= List of county days in the United Kingdom =

County days in the United Kingdom are relatively recent observances, formed to celebrate the cultural heritage of a particular British county. County days may be selected to coincide with the observance of a Saint's Day that has local significance.

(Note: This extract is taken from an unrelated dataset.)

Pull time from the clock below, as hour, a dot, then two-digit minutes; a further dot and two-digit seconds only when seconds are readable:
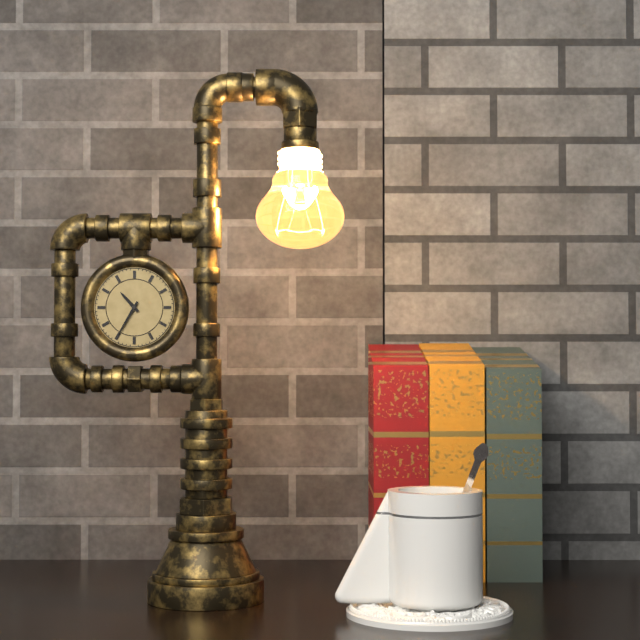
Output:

| County | Date | First observed | Origin |
|---|---|---|---|
| Bedfordshire | 28 November | 2015 | Date decided by a public vote organised by The Friends of Bedfordshire society |
| Black Country Day | 14 July | 2012 | Date chosen as it is considered to be the date of the inception of the Newcomen engine, the first commercially successful engine. |
| Buckinghamshire | 29 July | 2015 | Date selected to remember the founding of the Paralympic Movement at Stoke Mandeville Hospital, near Aylesbury. |
| Cheshire | 30 March | 2021 | Commemorates the reissuance of Magna Carta of Chester in 1215. |
| Cornwall (St Piran's Day) | 5 March | c. 1900 | Previously a local holiday, revived as part of Cornish nationalism movement |
| Devon | 4 June | Traditional | Saint Petroc's Day |
| Dorset | 1 June | Traditional | The feast day of St Wite. |
| Durham | 20 March | Traditional | The feast day of St Cuthbert. |
| Essex | 26 October |  | St Cedd's Day |
| Hampshire | 15 July | 2019 | The feast day of St Swithun. Designated by Hampshire County Council |
| Huntingdonshire | 25 April | 2002 | Huntingdonshire Society |
| Kent | 26 May | Traditional | The feast day of Augustine of Canterbury, first Archbishop of Canterbury |
| Lancashire | 27 November | 1996 | Friends of Real Lancashire |
| Lincolnshire (Lincolnshire Day) | 1 October | 2006 | Commemorates the Lincolnshire Rising of 1536 |
| Middlesex | 16 May | c. 2003 | John Randall originated early day motion |
| Norfolk | 27 July | 2018 | A project between BBC Radio Norfolk and the Eastern Daily Press (EDP). |
| Northamptonshire | 25 October | 2014 | The feast day of Saints Crispin and Crispinian, the patron saints of cobblers, date decided by a public vote |
| Northumberland | Last Sunday in May | 2017 | A privately run day originally started by Catapult PR and Langley Castle Hotel, after consultation with a variety of key stakeholders and businesses.^{[citation needed]} It is now run by Catapult PR and The County Day Company and has been hugely successful, scooping the national Chartered Institute of Public Relations Excellence Award for the Best Tourism PR Campaign in the UK, in May 2018, as well as other awards thus far.^{[citation needed]} Northumberland Day in 2020 has become the first 'virtual' county day.^{[citation needed]} |
| Nottinghamshire | 25 August | 2021 | Anniversary of the start of the English Civil War, an event triggered by Charles I raising the royal standard at Nottingham Castle in 1642 |
| Orkney | 16 April | Traditional | The feast day of Saint Magnus |
| Oxfordshire (Oxfordshire Day) | 19 October | ? | Also called Saint Frideswide's Day. |
| Shetland | 21 June | Traditional | Celebrated in the Shetland Isles annually. |
| Shropshire | 23 February | Traditional | The feast day of St Milburga, the abbess of Wenlock Priory, Shropshire. |
| Staffordshire | 1 May | 2016 | Date decided by a public vote organised by Destination Staffordshire |
| Suffolk | 21 June | 2017 |  |
| Sussex (Sussex Day, also known as St Richard's Day) | 16 June | 2007 | The feast day of St Richard of Chichester, Sussex's patron saint Recognised by county councils of East and West Sussex |
| Wiltshire | 5 June | 2007 | The date the 'Bustard flag' was first flown over County Hall, Trowbridge. |
| Yorkshire (Yorkshire Day) | 1 August | 1975 | Yorkshire Ridings Society |

The Association of British Counties has proposed the 23rd of April as county day for Warwickshire. The date was chosen as the birthday (and date of death) of William Shakespeare.

Proposals exist for various days in Somerset.

There is also a proposal to make the 29th of July Buckinghamshire Day. This date was chosen because of its importance to the founding of the Paralympic Games movement. The games grew from events held at Stoke Mandeville hospital in Buckinghamshire for British World War II veterans with spinal cord injuries. The Memorial Mob, a Bucks-based group which creates Memorials to Lost & Forgotten events of the Armed & Emergency Services, felt it was appropriate to honour Buckinghamshire.